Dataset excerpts

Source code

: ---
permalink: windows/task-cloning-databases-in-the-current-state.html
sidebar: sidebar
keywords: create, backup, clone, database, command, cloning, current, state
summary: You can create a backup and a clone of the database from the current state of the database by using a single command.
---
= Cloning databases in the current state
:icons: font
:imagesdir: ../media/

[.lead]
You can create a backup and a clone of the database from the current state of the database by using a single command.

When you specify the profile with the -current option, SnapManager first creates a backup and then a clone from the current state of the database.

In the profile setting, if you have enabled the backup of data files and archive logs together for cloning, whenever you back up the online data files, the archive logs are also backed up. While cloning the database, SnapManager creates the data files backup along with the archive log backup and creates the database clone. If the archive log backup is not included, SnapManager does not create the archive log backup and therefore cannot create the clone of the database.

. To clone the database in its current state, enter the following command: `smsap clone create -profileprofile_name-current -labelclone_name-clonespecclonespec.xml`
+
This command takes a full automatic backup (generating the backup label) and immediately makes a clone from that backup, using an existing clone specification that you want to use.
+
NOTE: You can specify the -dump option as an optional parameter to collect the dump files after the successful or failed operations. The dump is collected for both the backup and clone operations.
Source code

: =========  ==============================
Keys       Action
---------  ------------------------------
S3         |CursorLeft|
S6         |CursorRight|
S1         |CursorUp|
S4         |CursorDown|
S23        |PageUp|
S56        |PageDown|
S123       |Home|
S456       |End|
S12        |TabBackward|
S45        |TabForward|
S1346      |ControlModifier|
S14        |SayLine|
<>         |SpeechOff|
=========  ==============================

What is expected: Every line above that carries the string "files" should be copied.

Exercise answer:
In the profile setting, if you have enabled the backup of data files and archive logs together for cloning, whenever you back up the online data files, the archive logs are also backed up. While cloning the database, SnapManager creates the data files backup along with the archive log backup and creates the database clone. If the archive log backup is not included, SnapManager does not create the archive log backup and therefore cannot create the clone of the database.
NOTE: You can specify the -dump option as an optional parameter to collect the dump files after the successful or failed operations. The dump is collected for both the backup and clone operations.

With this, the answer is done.